Shoba Narayan explains why, despite not being funny, she really should pursue her dream of being a standup comic.
The confidence conundrum and what we can do about it
One of the things I announce regularly, often just for effect, is that my lifelong dream is to be a standup comic. It produces the desired effect. Everybody laughs. If you saw me, you would know why. I don’t look funny, I don’t talk funny. In fact, I am pretty much galactically unfunny. It feels pathetic to admit this, but announcing this desire to be a comic is my funniest line. I am no closer to achieving this dream than I was the first time I actually said those words. I keep telling the world that I want to be a standup comic but I don’t do anything about it.
This paradox has been addressed in a number of recent essays about female self-confidence. One essay in The Atlantic, titled, “The Confidence Gap”, describes research based on social psychology that shows how women consistently undervalue and underrate themselves. Men and boys, on the other hand, consistently think that they are better than they actually are. “Sometimes I feel like a fraud” is a thought that has crossed the minds of the most powerful and seemingly confident women. What’s with this confidence conundrum, and what can women do about it?
Although, inevitably, studies deal in sweeping generalisations, they often show that many women are far more perfectionist than men. They would rather do something perfectly or not do anything at all. Men on the other hand, are willing to blunder through tasks, blithely making mistakes and learning from them. They plunge into activities that are far above their abilities, get criticised for it, get used to the criticism and improve. The criticism makes them resilient: witness the sight of young boys in the playground, calling each other “morons” but improving their game in the process.
Playing sports, it turns out, is a great confidence-builder. Rough-housing and trading insults on the sports field is great preparation for the testosterone filled aggression of Wall Street. By dropping out of sports, girls are denying themselves the chance to grow in these areas.

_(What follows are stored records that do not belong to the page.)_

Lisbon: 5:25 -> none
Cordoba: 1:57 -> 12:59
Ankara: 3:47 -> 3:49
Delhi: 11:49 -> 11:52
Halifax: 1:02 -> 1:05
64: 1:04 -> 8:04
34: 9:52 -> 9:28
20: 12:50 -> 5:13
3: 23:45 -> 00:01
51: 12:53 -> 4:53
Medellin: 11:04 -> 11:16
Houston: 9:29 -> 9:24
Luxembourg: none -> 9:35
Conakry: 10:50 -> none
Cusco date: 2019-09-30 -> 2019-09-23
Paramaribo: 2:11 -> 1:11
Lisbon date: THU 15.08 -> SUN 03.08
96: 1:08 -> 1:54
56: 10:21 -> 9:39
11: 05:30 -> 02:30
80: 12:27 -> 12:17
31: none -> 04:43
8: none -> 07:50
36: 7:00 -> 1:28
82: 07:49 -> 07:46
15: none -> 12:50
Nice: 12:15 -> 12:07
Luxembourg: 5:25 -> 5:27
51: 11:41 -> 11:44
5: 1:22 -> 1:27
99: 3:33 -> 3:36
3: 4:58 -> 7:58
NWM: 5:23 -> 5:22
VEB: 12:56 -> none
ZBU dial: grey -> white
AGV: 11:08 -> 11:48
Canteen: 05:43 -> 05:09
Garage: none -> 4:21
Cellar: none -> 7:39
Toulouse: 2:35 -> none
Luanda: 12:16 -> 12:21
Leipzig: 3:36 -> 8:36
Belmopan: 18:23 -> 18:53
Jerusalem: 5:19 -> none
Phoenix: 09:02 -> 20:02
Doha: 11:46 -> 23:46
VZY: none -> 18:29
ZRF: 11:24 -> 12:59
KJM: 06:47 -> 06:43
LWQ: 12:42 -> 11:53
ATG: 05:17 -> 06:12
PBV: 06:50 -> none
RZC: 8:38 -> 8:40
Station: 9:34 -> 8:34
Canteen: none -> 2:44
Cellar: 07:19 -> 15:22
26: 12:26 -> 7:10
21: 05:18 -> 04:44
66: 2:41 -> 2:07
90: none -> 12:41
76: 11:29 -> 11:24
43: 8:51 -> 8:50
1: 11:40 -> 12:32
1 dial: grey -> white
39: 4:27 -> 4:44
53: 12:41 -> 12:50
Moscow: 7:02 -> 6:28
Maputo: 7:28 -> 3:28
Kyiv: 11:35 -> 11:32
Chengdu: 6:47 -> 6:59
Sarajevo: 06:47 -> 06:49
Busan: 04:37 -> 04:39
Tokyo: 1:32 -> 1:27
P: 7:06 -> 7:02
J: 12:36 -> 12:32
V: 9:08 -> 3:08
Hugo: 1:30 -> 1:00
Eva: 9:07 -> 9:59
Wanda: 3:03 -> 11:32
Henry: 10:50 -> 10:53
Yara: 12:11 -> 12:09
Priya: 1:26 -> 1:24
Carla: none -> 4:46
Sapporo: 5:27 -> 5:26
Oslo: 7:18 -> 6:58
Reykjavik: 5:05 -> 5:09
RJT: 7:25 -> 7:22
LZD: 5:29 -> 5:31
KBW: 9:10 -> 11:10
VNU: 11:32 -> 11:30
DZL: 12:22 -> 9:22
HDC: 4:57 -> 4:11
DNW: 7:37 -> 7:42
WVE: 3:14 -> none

Some psychologists say that focusing on competence rather than self-esteem is a good way to increase confidence. Self-esteem is a nebulous concept, they say. Simply telling a child that she is wonderful will not make her feel good about herself.
Instead, focusing on the tasks that she has accomplished and the effort that she has expended in achieving measurable results is often a better way to bolster teenage self-esteem.
The next time you tell your child, “Honey, you are so smart”, stop yourself. Instead, put out a 10,000-piece puzzle, ask them to finish it and then say, “Wow! You worked hard at it and solved it.”
My favourite line comes from Professor Richard Petty of Ohio State University, who has studied confidence building for decades.
“Confidence,” he says, “is the stuff that turns thoughts into actions.”
I think it is a terrific thought because it tells me what to do. There is no sense in my labouring the point that I want to be a stand-up comic if I don’t do a thing about it.
The trick is to silence the voices in my head – the ones that say I don’t have a funny bone in my body and will therefore fall flat at this exercise.
The trick is to actually get out and engage. To act, to rush “rashly” into the goal at hand instead of thinking once, then twice, and then succumbing to inertia.
Near my home is a club that offers stand up opportunities for amateurs every Thursday. I think that I need to get out there and attempt comedy.